师爷就跟在大佛身后,被一个不知身份的中年男人推了进来,经过我的观察,这个中年男人应该是大佛的保镖。
“小佛”师爷脖子上,身上,很多地方都包着纱布。
他的脸上已经没了往日那般从容的表情,取而代之的则是焦急跟担忧。
“哥你没事吧”小佛爷一扫先前的苦笑,转而激动万分的坐了起来,看那势头似乎就要下床过来跟他哥亲切的会面,但被大佛伸手挡住了。
“回去,安生歇着。

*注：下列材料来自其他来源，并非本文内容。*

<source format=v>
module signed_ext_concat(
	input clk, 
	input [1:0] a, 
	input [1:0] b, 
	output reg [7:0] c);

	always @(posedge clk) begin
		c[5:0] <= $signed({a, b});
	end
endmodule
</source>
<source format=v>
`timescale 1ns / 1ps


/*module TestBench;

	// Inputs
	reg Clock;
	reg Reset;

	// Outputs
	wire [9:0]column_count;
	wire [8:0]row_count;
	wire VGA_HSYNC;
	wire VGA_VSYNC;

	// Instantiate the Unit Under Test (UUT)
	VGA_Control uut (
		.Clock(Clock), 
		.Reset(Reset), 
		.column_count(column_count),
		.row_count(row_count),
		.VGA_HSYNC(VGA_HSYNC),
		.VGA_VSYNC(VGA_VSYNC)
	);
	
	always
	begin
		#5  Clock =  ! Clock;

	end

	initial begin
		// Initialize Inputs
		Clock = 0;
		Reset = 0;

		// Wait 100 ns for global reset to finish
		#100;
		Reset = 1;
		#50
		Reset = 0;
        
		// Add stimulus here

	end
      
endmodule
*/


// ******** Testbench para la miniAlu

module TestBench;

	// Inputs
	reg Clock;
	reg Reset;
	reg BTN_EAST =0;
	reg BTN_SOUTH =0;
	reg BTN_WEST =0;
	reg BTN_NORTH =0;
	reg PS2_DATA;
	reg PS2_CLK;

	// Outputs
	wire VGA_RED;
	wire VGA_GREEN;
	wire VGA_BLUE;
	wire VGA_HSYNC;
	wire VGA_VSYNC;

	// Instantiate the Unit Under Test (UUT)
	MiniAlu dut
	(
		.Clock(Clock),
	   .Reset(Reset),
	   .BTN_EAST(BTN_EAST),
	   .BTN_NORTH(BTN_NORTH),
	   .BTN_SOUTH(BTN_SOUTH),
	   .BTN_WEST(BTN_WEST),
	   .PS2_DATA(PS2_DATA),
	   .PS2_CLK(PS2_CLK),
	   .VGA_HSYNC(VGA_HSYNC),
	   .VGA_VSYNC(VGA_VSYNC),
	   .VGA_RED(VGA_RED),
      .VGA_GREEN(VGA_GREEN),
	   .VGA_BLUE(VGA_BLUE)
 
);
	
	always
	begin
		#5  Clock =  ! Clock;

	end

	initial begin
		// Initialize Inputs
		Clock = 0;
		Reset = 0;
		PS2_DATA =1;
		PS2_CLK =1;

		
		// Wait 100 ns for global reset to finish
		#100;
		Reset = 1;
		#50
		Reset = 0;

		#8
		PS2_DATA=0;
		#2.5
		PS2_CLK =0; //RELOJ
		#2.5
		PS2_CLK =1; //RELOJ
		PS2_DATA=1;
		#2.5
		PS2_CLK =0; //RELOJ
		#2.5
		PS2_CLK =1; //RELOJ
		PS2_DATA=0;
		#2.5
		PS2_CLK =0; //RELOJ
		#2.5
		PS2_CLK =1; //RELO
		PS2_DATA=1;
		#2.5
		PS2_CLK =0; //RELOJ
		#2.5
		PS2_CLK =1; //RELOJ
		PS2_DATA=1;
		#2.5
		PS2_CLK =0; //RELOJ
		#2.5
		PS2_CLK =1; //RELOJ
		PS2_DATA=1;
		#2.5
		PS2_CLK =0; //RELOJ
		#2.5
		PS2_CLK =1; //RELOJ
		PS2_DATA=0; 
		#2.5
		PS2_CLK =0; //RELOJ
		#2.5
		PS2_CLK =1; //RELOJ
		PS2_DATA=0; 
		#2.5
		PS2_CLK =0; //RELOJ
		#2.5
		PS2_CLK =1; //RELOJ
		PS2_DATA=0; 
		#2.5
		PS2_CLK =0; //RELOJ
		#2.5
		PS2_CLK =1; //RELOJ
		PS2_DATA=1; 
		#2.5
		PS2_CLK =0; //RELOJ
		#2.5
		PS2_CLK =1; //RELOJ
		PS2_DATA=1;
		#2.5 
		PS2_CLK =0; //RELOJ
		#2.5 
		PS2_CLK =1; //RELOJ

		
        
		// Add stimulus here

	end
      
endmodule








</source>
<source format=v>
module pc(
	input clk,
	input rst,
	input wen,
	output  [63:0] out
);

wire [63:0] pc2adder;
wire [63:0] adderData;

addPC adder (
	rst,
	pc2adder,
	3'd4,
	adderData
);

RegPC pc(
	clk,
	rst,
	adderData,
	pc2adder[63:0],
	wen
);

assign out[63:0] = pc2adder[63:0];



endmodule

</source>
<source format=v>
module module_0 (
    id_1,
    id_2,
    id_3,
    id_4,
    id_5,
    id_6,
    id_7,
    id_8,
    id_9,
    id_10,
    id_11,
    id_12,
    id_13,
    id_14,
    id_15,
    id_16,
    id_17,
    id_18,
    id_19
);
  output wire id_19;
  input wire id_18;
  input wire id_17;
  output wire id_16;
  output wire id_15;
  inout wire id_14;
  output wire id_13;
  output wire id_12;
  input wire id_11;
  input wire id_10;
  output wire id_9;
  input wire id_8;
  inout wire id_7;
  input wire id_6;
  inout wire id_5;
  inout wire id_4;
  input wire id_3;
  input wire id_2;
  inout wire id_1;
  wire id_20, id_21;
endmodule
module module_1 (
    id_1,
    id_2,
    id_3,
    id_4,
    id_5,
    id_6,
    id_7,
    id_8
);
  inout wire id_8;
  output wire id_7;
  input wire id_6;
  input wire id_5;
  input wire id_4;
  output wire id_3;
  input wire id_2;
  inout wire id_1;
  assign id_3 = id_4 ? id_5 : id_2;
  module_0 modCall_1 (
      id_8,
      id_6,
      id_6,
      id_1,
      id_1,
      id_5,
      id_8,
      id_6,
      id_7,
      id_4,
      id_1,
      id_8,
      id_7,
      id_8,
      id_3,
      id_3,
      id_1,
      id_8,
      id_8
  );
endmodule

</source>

”大佛皱着眉头说道。
小佛爷表情顿时一僵,我本以为他是要发脾气了,毕竟在他说的故事里,大佛跟他还有师爷真属于你死我活的那种敌人,但是此时却明显不是那种情况。
听见大佛的呵斥,小佛爷跟个孩子似的挠了挠头,坐了回去。
“伤势怎么样”大佛毫不客气的把一边椅子拉了过来坐着,一脸平静的问他。
小佛爷张了张嘴,没说话,苦笑着摇了摇头。
“九山,你过来说。”大佛开口了,据我先前听完的故事来看,他是百分百认识陈九山这个人的,因为在那段时间里,敢跟小佛爷师爷一起玩命的弟兄之中就有陈九山一个,对于他的印象大佛不可能不深刻。

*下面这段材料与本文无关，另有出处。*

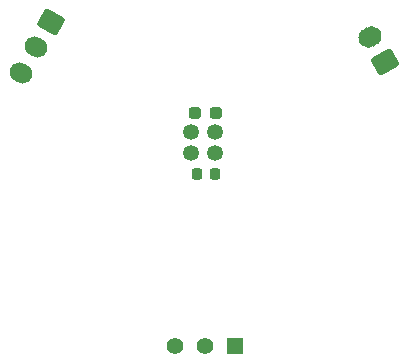
<source format=gbr>
%TF.GenerationSoftware,KiCad,Pcbnew,8.0.2-1*%
%TF.CreationDate,2024-08-06T16:02:12-04:00*%
%TF.ProjectId,Untitled,556e7469-746c-4656-942e-6b696361645f,rev?*%
%TF.SameCoordinates,Original*%
%TF.FileFunction,Soldermask,Top*%
%TF.FilePolarity,Negative*%
%FSLAX46Y46*%
G04 Gerber Fmt 4.6, Leading zero omitted, Abs format (unit mm)*
G04 Created by KiCad (PCBNEW 8.0.2-1) date 2024-08-06 16:02:12*
%MOMM*%
%LPD*%
G01*
G04 APERTURE LIST*
G04 Aperture macros list*
%AMRoundRect*
0 Rectangle with rounded corners*
0 $1 Rounding radius*
0 $2 $3 $4 $5 $6 $7 $8 $9 X,Y pos of 4 corners*
0 Add a 4 corners polygon primitive as box body*
4,1,4,$2,$3,$4,$5,$6,$7,$8,$9,$2,$3,0*
0 Add four circle primitives for the rounded corners*
1,1,$1+$1,$2,$3*
1,1,$1+$1,$4,$5*
1,1,$1+$1,$6,$7*
1,1,$1+$1,$8,$9*
0 Add four rect primitives between the rounded corners*
20,1,$1+$1,$2,$3,$4,$5,0*
20,1,$1+$1,$4,$5,$6,$7,0*
20,1,$1+$1,$6,$7,$8,$9,0*
20,1,$1+$1,$8,$9,$2,$3,0*%
%AMHorizOval*
0 Thick line with rounded ends*
0 $1 width*
0 $2 $3 position (X,Y) of the first rounded end (center of the circle)*
0 $4 $5 position (X,Y) of the second rounded end (center of the circle)*
0 Add line between two ends*
20,1,$1,$2,$3,$4,$5,0*
0 Add two circle primitives to create the rounded ends*
1,1,$1,$2,$3*
1,1,$1,$4,$5*%
G04 Aperture macros list end*
%ADD10C,1.350000*%
%ADD11RoundRect,0.237500X-0.287500X-0.237500X0.287500X-0.237500X0.287500X0.237500X-0.287500X0.237500X0*%
%ADD12RoundRect,0.225000X-0.225000X-0.250000X0.225000X-0.250000X0.225000X0.250000X-0.225000X0.250000X0*%
%ADD13RoundRect,0.250000X-0.327868X0.882115X-0.927868X-0.157115X0.327868X-0.882115X0.927868X0.157115X0*%
%ADD14HorizOval,1.700000X-0.108253X0.062500X0.108253X-0.062500X0*%
%ADD15R,1.397000X1.397000*%
%ADD16C,1.397000*%
%ADD17RoundRect,0.250000X0.949519X-0.144615X0.349519X0.894615X-0.949519X0.144615X-0.349519X-0.894615X0*%
%ADD18HorizOval,1.700000X0.129904X0.075000X-0.129904X-0.075000X0*%
G04 APERTURE END LIST*
D10*
%TO.C,REF\u002A\u002A*%
X104492500Y-57160000D03*
X104492500Y-58860000D03*
D11*
X102865000Y-55490000D03*
X104615000Y-55490000D03*
D10*
X102467500Y-57160000D03*
D12*
X104515000Y-60660000D03*
D10*
X102467500Y-58860000D03*
D12*
X102965000Y-60660000D03*
%TD*%
D13*
%TO.C,REF\u002A\u002A*%
X90600000Y-47800000D03*
D14*
X89350000Y-49965064D03*
X88100000Y-52130127D03*
%TD*%
D15*
%TO.C,REF\u002A\u002A*%
X106187500Y-75250100D03*
D16*
X103647500Y-75250100D03*
X101107500Y-75250100D03*
%TD*%
D17*
%TO.C,REF\u002A\u002A*%
X118879664Y-51220032D03*
D18*
X117629664Y-49054968D03*
%TD*%
M02*

</source>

陈九山脸色复杂的走了过来,看着大佛,身子微微颤抖着。
外人看见他这表现,肯定会觉得陈九山是害怕大佛了,或是不忍心说出小佛爷现在的状况。
实际不然。
他是在忍耐,陈九山很害怕自己会忽然忍不住,一拳头砸在面前的这张脸上。
“佛爷脚踝被人砍了一刀,那条腿这辈子都使不上劲了。”陈九山语气冰冷的说。
大佛沉默了一下,接着问“还能走路吗”
“一瘸一拐,勉强能行。”小佛爷接过了话茬,给陈九山使了个眼神,示意让他先出去,别在这儿瞎添乱。

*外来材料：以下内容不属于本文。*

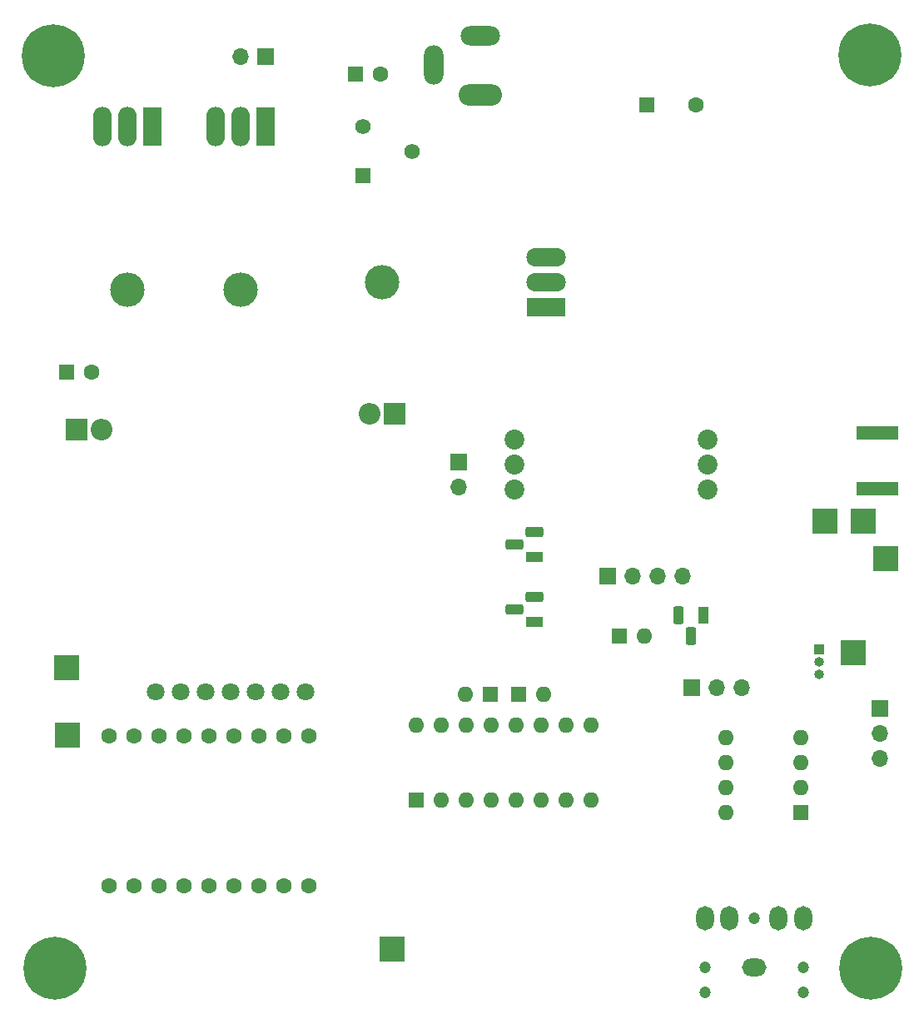
<source format=gbr>
%TF.GenerationSoftware,KiCad,Pcbnew,8.99.0-unknown-498d2c9db1~178~ubuntu22.04.1*%
%TF.CreationDate,2024-05-21T12:15:03+05:30*%
%TF.ProjectId,DDX-4,4444582d-342e-46b6-9963-61645f706362,rev?*%
%TF.SameCoordinates,Original*%
%TF.FileFunction,Soldermask,Bot*%
%TF.FilePolarity,Negative*%
%FSLAX46Y46*%
G04 Gerber Fmt 4.6, Leading zero omitted, Abs format (unit mm)*
G04 Created by KiCad (PCBNEW 8.99.0-unknown-498d2c9db1~178~ubuntu22.04.1) date 2024-05-21 12:15:03*
%MOMM*%
%LPD*%
G01*
G04 APERTURE LIST*
G04 Aperture macros list*
%AMRoundRect*
0 Rectangle with rounded corners*
0 $1 Rounding radius*
0 $2 $3 $4 $5 $6 $7 $8 $9 X,Y pos of 4 corners*
0 Add a 4 corners polygon primitive as box body*
4,1,4,$2,$3,$4,$5,$6,$7,$8,$9,$2,$3,0*
0 Add four circle primitives for the rounded corners*
1,1,$1+$1,$2,$3*
1,1,$1+$1,$4,$5*
1,1,$1+$1,$6,$7*
1,1,$1+$1,$8,$9*
0 Add four rect primitives between the rounded corners*
20,1,$1+$1,$2,$3,$4,$5,0*
20,1,$1+$1,$4,$5,$6,$7,0*
20,1,$1+$1,$6,$7,$8,$9,0*
20,1,$1+$1,$8,$9,$2,$3,0*%
G04 Aperture macros list end*
%ADD10O,3.500000X3.500000*%
%ADD11R,4.000000X1.905000*%
%ADD12O,4.000000X1.905000*%
%ADD13R,1.600000X1.600000*%
%ADD14C,1.600000*%
%ADD15R,1.560000X1.560000*%
%ADD16C,1.560000*%
%ADD17R,2.500000X2.500000*%
%ADD18R,2.200000X2.200000*%
%ADD19O,2.200000X2.200000*%
%ADD20C,0.800000*%
%ADD21C,6.400000*%
%ADD22R,4.200000X1.350000*%
%ADD23O,1.600000X1.600000*%
%ADD24C,2.020000*%
%ADD25O,4.400000X2.200000*%
%ADD26O,4.000000X2.000000*%
%ADD27O,2.000000X4.000000*%
%ADD28R,1.700000X1.700000*%
%ADD29O,1.700000X1.700000*%
%ADD30C,1.200000*%
%ADD31O,1.800000X2.500000*%
%ADD32O,2.500000X1.800000*%
%ADD33R,1.905000X4.000000*%
%ADD34O,1.905000X4.000000*%
%ADD35R,1.800000X1.100000*%
%ADD36RoundRect,0.275000X0.625000X-0.275000X0.625000X0.275000X-0.625000X0.275000X-0.625000X-0.275000X0*%
%ADD37R,1.000000X1.000000*%
%ADD38O,1.000000X1.000000*%
%ADD39R,1.100000X1.800000*%
%ADD40RoundRect,0.275000X0.275000X0.625000X-0.275000X0.625000X-0.275000X-0.625000X0.275000X-0.625000X0*%
%ADD41C,1.800000*%
G04 APERTURE END LIST*
D10*
%TO.C,Q2*%
X173876000Y-89407000D03*
D11*
X190536000Y-91947000D03*
D12*
X190536000Y-89407000D03*
X190536000Y-86867000D03*
%TD*%
D13*
%TO.C,C5*%
X200797349Y-71350000D03*
D14*
X205797349Y-71350000D03*
%TD*%
D13*
%TO.C,C14*%
X171169888Y-68175000D03*
D14*
X173669888Y-68175000D03*
%TD*%
D15*
%TO.C,RV1*%
X171910000Y-78550000D03*
D16*
X176910000Y-76050000D03*
X171910000Y-73550000D03*
%TD*%
D13*
%TO.C,C44*%
X141820000Y-98540000D03*
D14*
X144320000Y-98540000D03*
%TD*%
D17*
%TO.C,TP7*%
X221790000Y-127070000D03*
%TD*%
D18*
%TO.C,D5*%
X142780000Y-104370000D03*
D19*
X145320000Y-104370000D03*
%TD*%
D20*
%TO.C,H3*%
X138152944Y-159132944D03*
X138855888Y-157435888D03*
X138855888Y-160830000D03*
X140552944Y-156732944D03*
D21*
X140552944Y-159132944D03*
D20*
X140552944Y-161532944D03*
X142250000Y-157435888D03*
X142250000Y-160830000D03*
X142952944Y-159132944D03*
%TD*%
D22*
%TO.C,ANTENNA1*%
X224230000Y-110380000D03*
X224230000Y-104730000D03*
%TD*%
D13*
%TO.C,D3*%
X197970000Y-125390000D03*
D23*
X200510000Y-125390000D03*
%TD*%
D24*
%TO.C,BPF2*%
X187340000Y-105370000D03*
X187340000Y-107910000D03*
X187340000Y-110450000D03*
X207010000Y-105370000D03*
X207010000Y-107910000D03*
X207010000Y-110450000D03*
%TD*%
D25*
%TO.C,Power1*%
X183850000Y-70312500D03*
D26*
X183850000Y-64312500D03*
D27*
X179150000Y-67312500D03*
%TD*%
D28*
%TO.C,VOL1*%
X205334000Y-130580000D03*
D29*
X207874000Y-130580000D03*
X210414000Y-130580000D03*
%TD*%
D30*
%TO.C,AUDIO1*%
X206680000Y-161590000D03*
X216680000Y-161590000D03*
X206680000Y-159090000D03*
X216680000Y-159090000D03*
X211680000Y-154090000D03*
D31*
X206680000Y-154090000D03*
X209180000Y-154090000D03*
D32*
X211680000Y-159090000D03*
D31*
X216680000Y-154090000D03*
X214180000Y-154090000D03*
%TD*%
D13*
%TO.C,U7*%
X177356000Y-142058000D03*
D23*
X179896000Y-142058000D03*
X182436000Y-142058000D03*
X184976000Y-142058000D03*
X187516000Y-142058000D03*
X190056000Y-142058000D03*
X192596000Y-142058000D03*
X195136000Y-142058000D03*
X195136000Y-134438000D03*
X192596000Y-134438000D03*
X190056000Y-134438000D03*
X187516000Y-134438000D03*
X184976000Y-134438000D03*
X182436000Y-134438000D03*
X179896000Y-134438000D03*
X177356000Y-134438000D03*
%TD*%
D13*
%TO.C,D9*%
X187714315Y-131280000D03*
D23*
X190254315Y-131280000D03*
%TD*%
D20*
%TO.C,H4*%
X221130000Y-159130000D03*
X221832944Y-157432944D03*
X221832944Y-160827056D03*
X223530000Y-156730000D03*
D21*
X223530000Y-159130000D03*
D20*
X223530000Y-161530000D03*
X225227056Y-157432944D03*
X225227056Y-160827056D03*
X225930000Y-159130000D03*
%TD*%
D17*
%TO.C,TP2*%
X141770000Y-128540000D03*
%TD*%
%TO.C,TP3*%
X218920000Y-113650000D03*
%TD*%
D10*
%TO.C,U1*%
X147980000Y-90170000D03*
D33*
X150520000Y-73510000D03*
D34*
X147980000Y-73510000D03*
X145440000Y-73510000D03*
%TD*%
D13*
%TO.C,U8*%
X216496000Y-143333000D03*
D23*
X216496000Y-140793000D03*
X216496000Y-138253000D03*
X216496000Y-135713000D03*
X208876000Y-135713000D03*
X208876000Y-138253000D03*
X208876000Y-140793000D03*
X208876000Y-143333000D03*
%TD*%
D18*
%TO.C,D4*%
X175143234Y-102750000D03*
D19*
X172603234Y-102750000D03*
%TD*%
D17*
%TO.C,TP6*%
X225070000Y-117490000D03*
%TD*%
D35*
%TO.C,Q3*%
X189380000Y-123920000D03*
D36*
X187310000Y-122650000D03*
X189380000Y-121380000D03*
%TD*%
D28*
%TO.C,J2*%
X196790000Y-119290000D03*
D29*
X199330000Y-119290000D03*
X201870000Y-119290000D03*
X204410000Y-119290000D03*
%TD*%
D14*
%TO.C,RZ1*%
X153730000Y-150790000D03*
X156270000Y-150790000D03*
X158810000Y-150790000D03*
X161350000Y-150790000D03*
X163890000Y-150790000D03*
X166430000Y-150790000D03*
X166430000Y-135550000D03*
X163890000Y-135550000D03*
X161350000Y-135550000D03*
X158810000Y-135550000D03*
X156270000Y-135550000D03*
X153730000Y-135550000D03*
X151190000Y-135550000D03*
X148650000Y-135550000D03*
X146110000Y-135550000D03*
X146110000Y-150790000D03*
X148650000Y-150790000D03*
X151190000Y-150790000D03*
%TD*%
D28*
%TO.C,GAIN1*%
X224510000Y-132740000D03*
D29*
X224510000Y-135280000D03*
X224510000Y-137820000D03*
%TD*%
D20*
%TO.C,H1*%
X138042944Y-66312944D03*
X138745888Y-64615888D03*
X138745888Y-68010000D03*
X140442944Y-63912944D03*
D21*
X140442944Y-66312944D03*
D20*
X140442944Y-68712944D03*
X142140000Y-64615888D03*
X142140000Y-68010000D03*
X142842944Y-66312944D03*
%TD*%
D13*
%TO.C,D8*%
X184916000Y-131248000D03*
D23*
X182376000Y-131248000D03*
%TD*%
D37*
%TO.C,GAIN2*%
X218300000Y-126720000D03*
D38*
X218300000Y-127990000D03*
X218300000Y-129260000D03*
%TD*%
D17*
%TO.C,TP1*%
X141880000Y-135450000D03*
%TD*%
D10*
%TO.C,U3*%
X159480000Y-90170000D03*
D33*
X162020000Y-73510000D03*
D34*
X159480000Y-73510000D03*
X156940000Y-73510000D03*
%TD*%
D20*
%TO.C,H2*%
X221057056Y-66302944D03*
X221760000Y-64605888D03*
X221760000Y-68000000D03*
X223457056Y-63902944D03*
D21*
X223457056Y-66302944D03*
D20*
X223457056Y-68702944D03*
X225154112Y-64605888D03*
X225154112Y-68000000D03*
X225857056Y-66302944D03*
%TD*%
D35*
%TO.C,Q4*%
X189370000Y-117340000D03*
D36*
X187300000Y-116070000D03*
X189370000Y-114800000D03*
%TD*%
D28*
%TO.C,JP1*%
X181680000Y-107700000D03*
D29*
X181680000Y-110240000D03*
%TD*%
D28*
%TO.C,JP2*%
X162030000Y-66400000D03*
D29*
X159490000Y-66400000D03*
%TD*%
D17*
%TO.C,TP5*%
X174900000Y-157200000D03*
%TD*%
%TO.C,TP4*%
X222840000Y-113670000D03*
%TD*%
D39*
%TO.C,Q1*%
X206530000Y-123260000D03*
D40*
X205260000Y-125330000D03*
X203990000Y-123260000D03*
%TD*%
D41*
%TO.C,U5*%
X166070500Y-131043200D03*
X163530500Y-131043200D03*
X160990500Y-131043200D03*
X158450500Y-131043200D03*
X155910500Y-131043200D03*
X153370500Y-131043200D03*
X150830500Y-131043200D03*
%TD*%
M02*

</source>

“我们先出去了。”海东青强忍住即将要对大佛露出的鄙夷,拽着我转身就出了房间,其余的人也随之走了出来,将房间留给了那三兄弟。
也是出了房间我们才发现,原来屋子里已经多了不少人,而且大多都是我们从来没有见过的人。
有西装革履的斯文人,也有一些穿着西装,但气质跟陈九山他相仿的中年人。
总而言之,那时候屋子里人很多,但是却很安静,几乎没有人说话。
海东青也不太喜欢这种人多的地方,见我也没什么表示,他带着我便下了楼,跑到隔壁街的一个茶馆叫了两笼灌汤包,一边吃着一边跟我聊了起来。
“小佛爷为什么不恨他”海东青疑惑的问我。
我犹豫了一下,试探着说“兄弟感情比天高”
“不可能,要是比天高,师爷的腿还会断”海东青对于我的说法嗤之以鼻。
“妈的,管那么多干嘛呢”我不耐烦的摆了摆手,示意别在这话题上纠缠。
俗话说得好,家家有本难念的经,我们又不是他家的和尚,管那么多不是扯淡吗
更何况师爷大佛他们的事谁都说不清,我们这些外人就别跟着瞎掺合了。
“对了木头,你前面玩的那一招,就是轰的一下一群人倒地不起的那个。”海东青傻乎乎的给我比划着我也看不懂的手势,好奇的问我“这是咋弄的”
“秘密。”
“有后遗症吗”
“我操”我眼珠子当时就红了,见海东青表情不对,急忙编了一句话出来“就我的技术你还不相信怎么可能会有后遗症呢哈哈哈哈你真是多虑了。”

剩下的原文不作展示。